Kundu Pritam, Ghosh Amit
School of Energy Science and Engineering, Indian Institute of Technology Kharagpur, Kharagpur, West Bengal, India.
P.K. Sinha Centre for Bioenergy and Renewables, Indian Institute of Technology Kharagpur, Kharagpur, West Bengal, India.
Biotechnol Bioeng. 2025 Apr;122(4):1010-1024. doi: 10.1002/bit.28918. Epub 2025 Jan 5.

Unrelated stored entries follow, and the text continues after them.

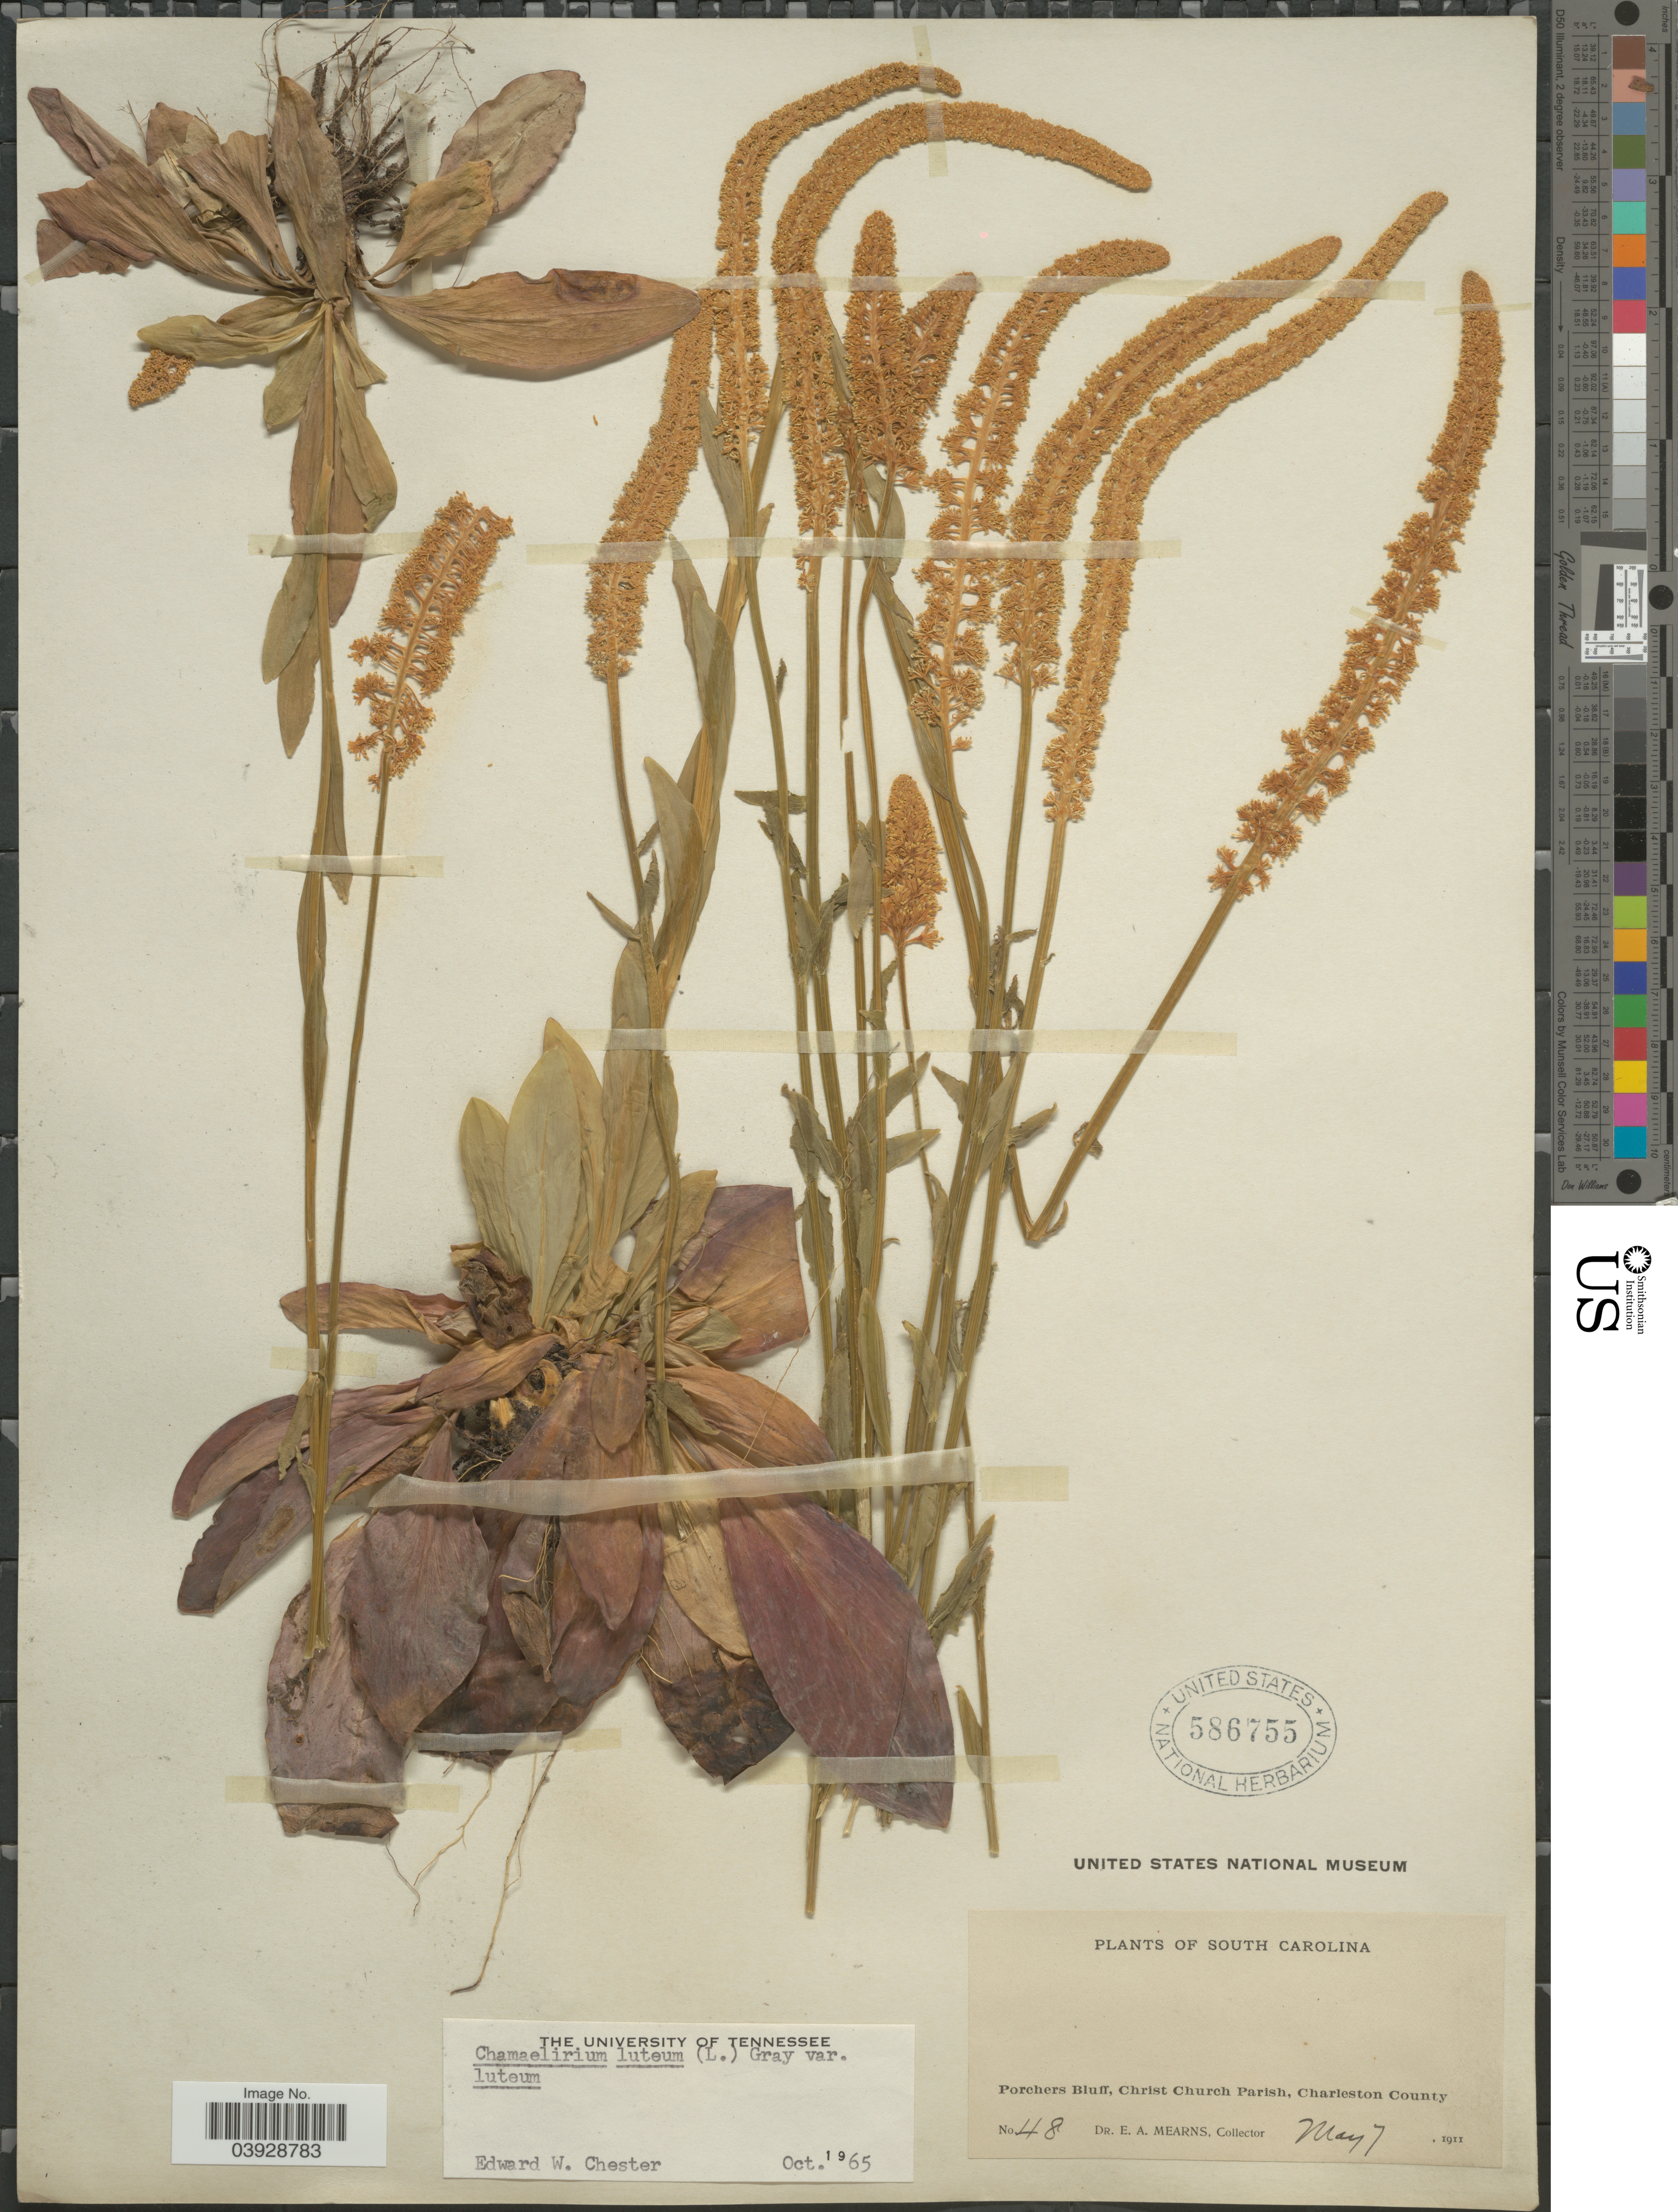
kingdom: Plantae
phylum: Tracheophyta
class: Liliopsida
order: Liliales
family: Melanthiaceae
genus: Chamaelirium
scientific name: Chamaelirium luteum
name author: (L.) A. Gray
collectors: E. A. Mearns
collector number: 48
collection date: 1911-05-07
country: United States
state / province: South Carolina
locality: Porchers Bluff, Christ Church Parish, Charleston County.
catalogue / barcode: US 586755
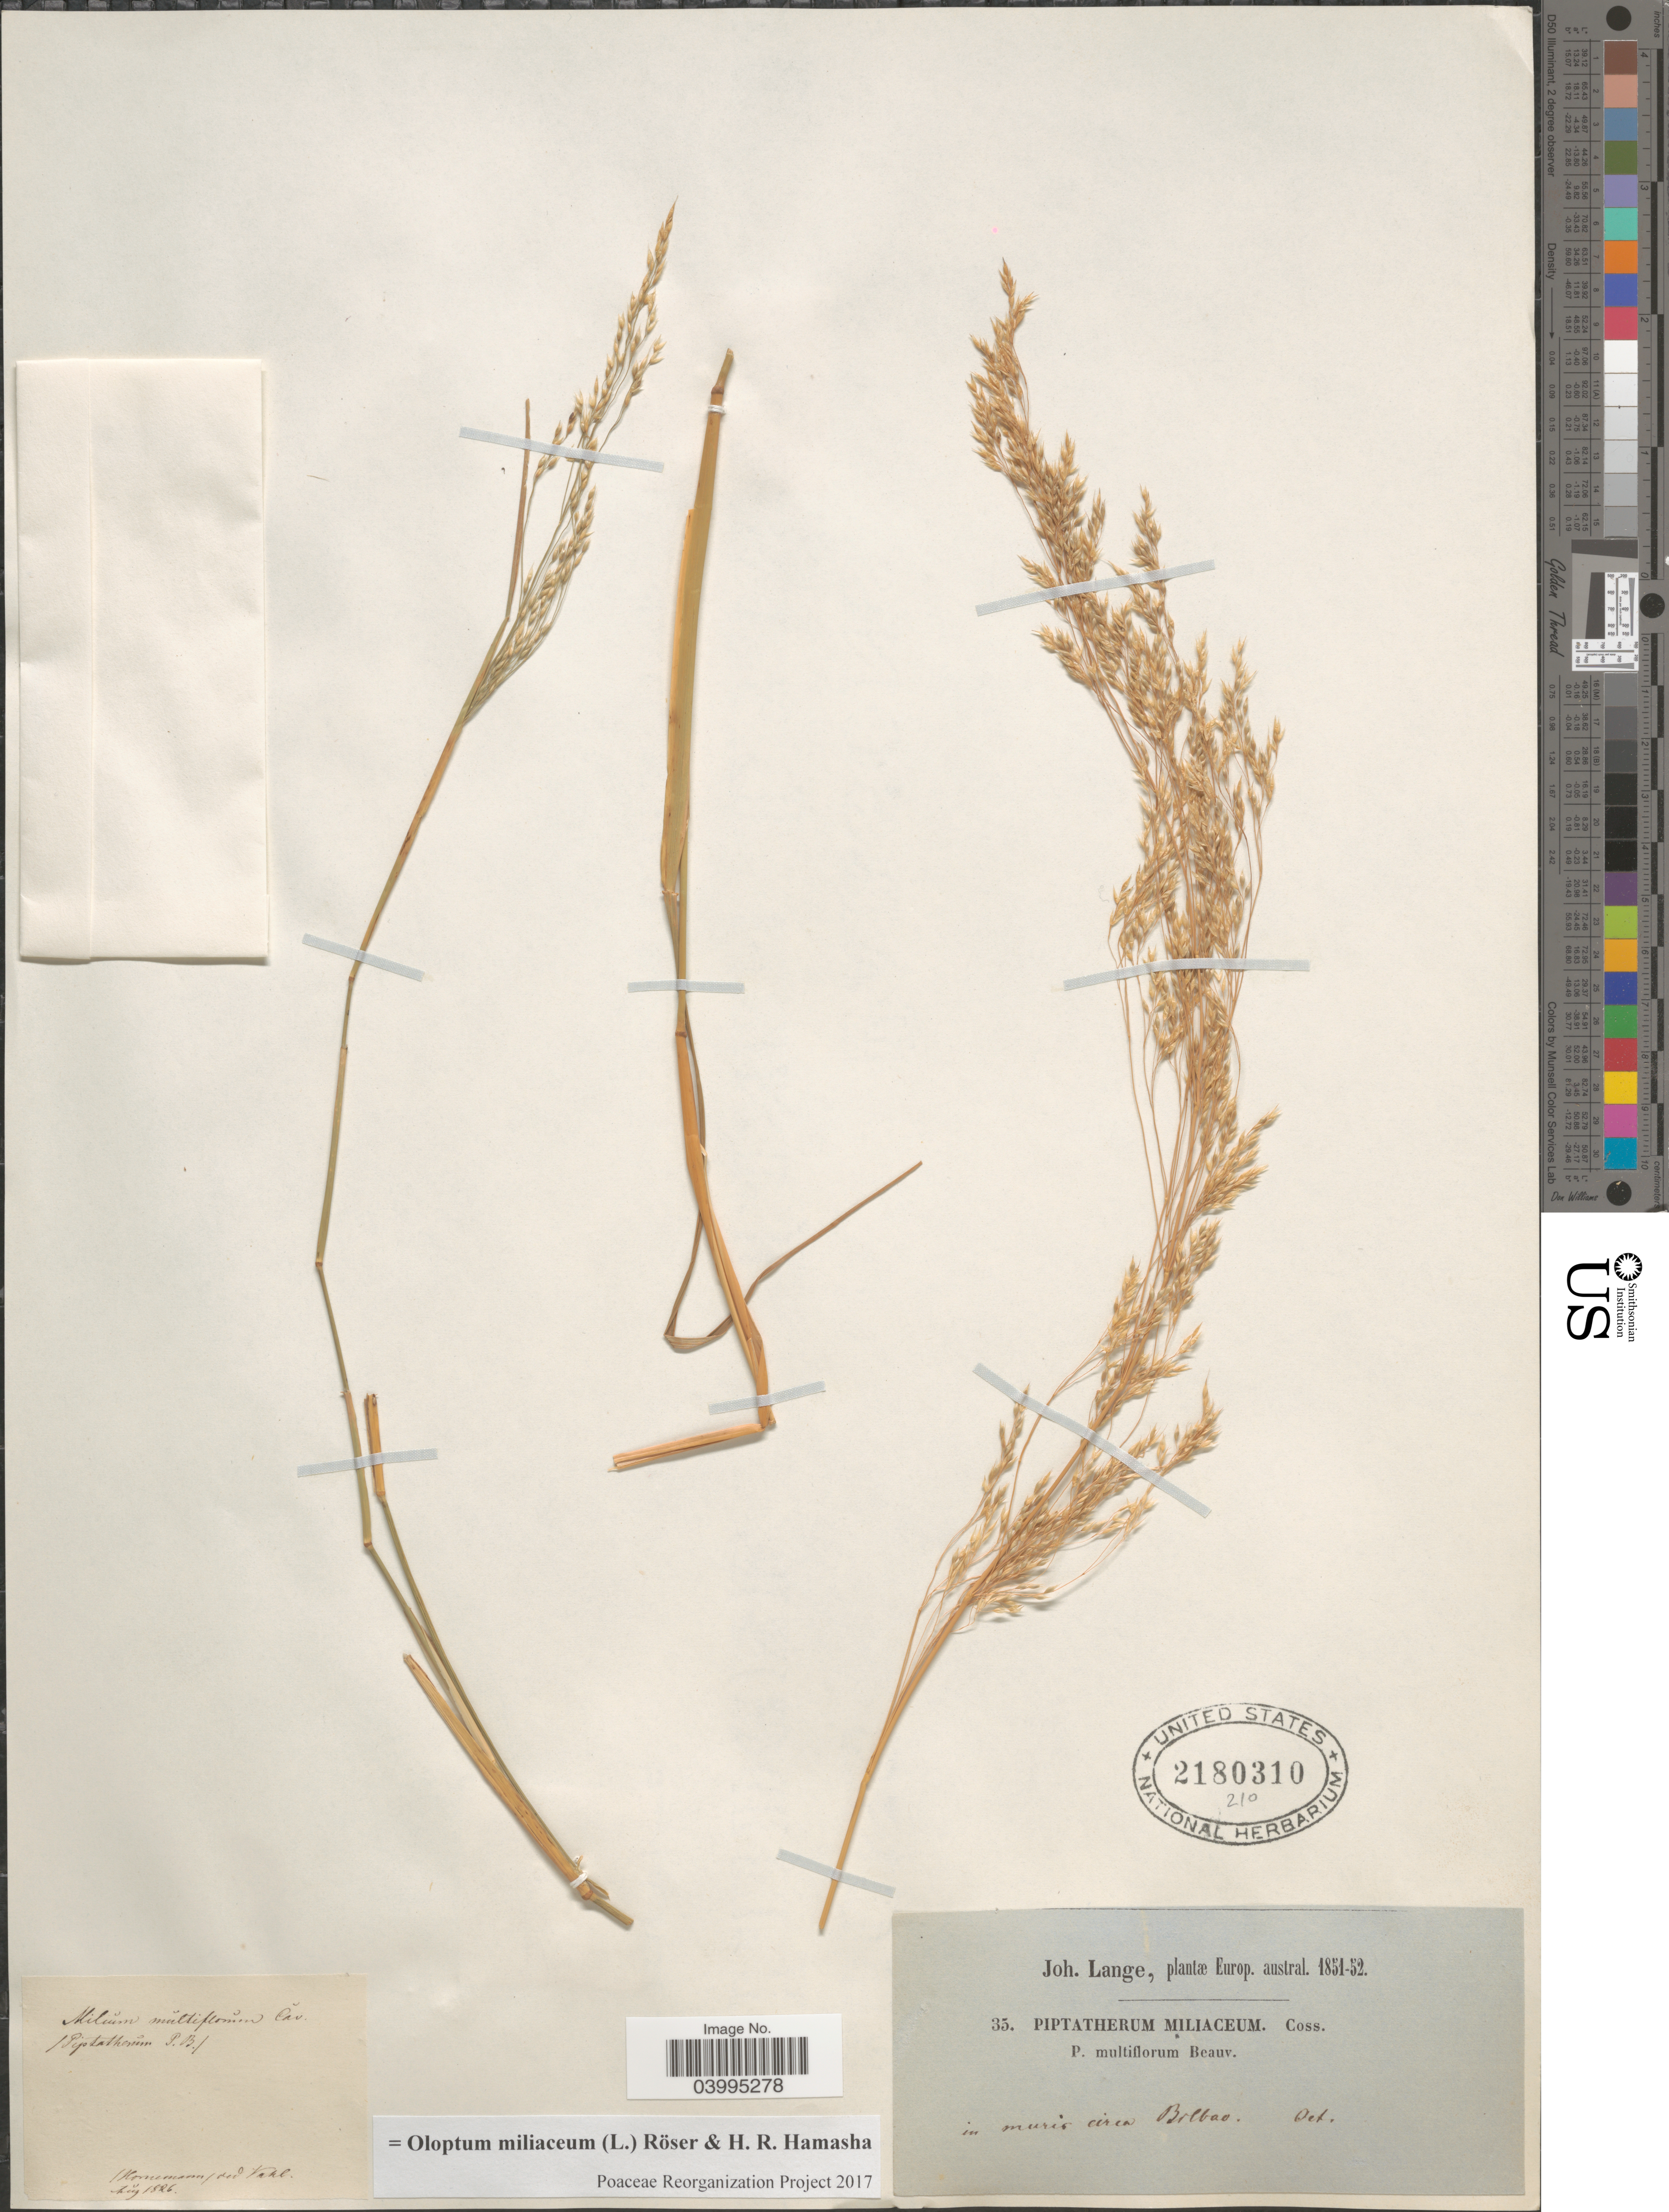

Microbial communities have shown promising potential in degrading complex biopolymers, producing value-added products through collaborative metabolic functionality. Hence, developing synthetic microbial consortia has become a predominant technique for various biotechnological applications. However, diverse microbial entities in a consortium can engage in distinct biochemical interactions that pose challenges in developing mutualistic communities. Therefore, a systems-level understanding of the inter-microbial metabolic interactions, growth compatibility, and metabolic synergisms is essential for developing effective synthetic consortia. This study demonstrated a genome-scale community modeling approach to assess the inter-microbial interaction pattern and screen metabolically compatible bacterial pairs for designing the lignocellulolytic coculture system. Here, we have investigated the pairwise growth and biochemical synergisms among six termite gut bacterial isolates by implementing flux-based parameters, i.e., pairwise growth support index (PGSI) and metabolic assistance (PMA). Assessment of the PGSI and PMA helps screen nine beneficial bacterial pairs that were validated by designing a coculture experiment with lignocellulosic substrates. For the cocultured bacterial pairs, the experimentally measured enzymatic synergisms (DES) showed good coherence with model-derived biochemical compatibility (PMA), which explains the fidelity of the in silico predictions. The highest degree of enzymatic synergisms has been observed in C. denverensis P3 and Brevibacterium sp P5 coculture, where the total cellulase activity has been increased by 53%. Hence, the flux-based assessment of inter-microbial interactions and metabolic compatibility helps select the best bacterial coculture system with enhanced lignocellulolytic functionality. The flux-based parameters (PGSI and PMA) in the proposed community modeling strategy will help optimize the composition of microbial consortia for developing synthetic microcosms for bioremediation, bioengineering, and biomedical applications.
微生物群落已显示出在降解复杂生物聚合物方面的巨大潜力,通过协作代谢功能生产增值产品。因此,开发合成微生物群落已成为各种生物技术应用的主要技术。然而,群落中不同的微生物实体可能会进行不同的生化相互作用,这给互利共生群落的开发带来了挑战。因此,从系统层面理解微生物间的代谢相互作用、生长兼容性和代谢协同作用对于开发有效的合成群落至关重要。本研究展示了一种基因组规模的群落建模方法,用于评估微生物间的相互作用模式,并筛选代谢兼容的细菌对,以设计木质纤维素共培养系统。在此,我们通过实施基于通量的参数,即成对生长支持指数(PGSI)和代谢辅助(PMA),研究了六种白蚁肠道细菌分离株之间的成对生长和生化协同作用。对PGSI和PMA的评估有助于筛选出九对有益细菌对,通过设计使用木质纤维素底物的共培养实验对其进行了验证。对于共培养的细菌对,实验测量的酶促协同作用(DES)与模型推导的生化兼容性(PMA)显示出良好的一致性,这解释了计算机模拟预测的准确性。在丹佛梭菌P3和短杆菌属P5共培养中观察到最高程度的酶促协同作用,其中总纤维素酶活性提高了53%。因此,基于通量的微生物间相互作用和代谢兼容性评估有助于选择具有增强木质纤维素分解功能的最佳细菌共培养系统。所提出的群落建模策略中的基于通量的参数(PGSI和PMA)将有助于优化微生物群落的组成,以开发用于生物修复、生物工程和生物医学应用的合成微观世界。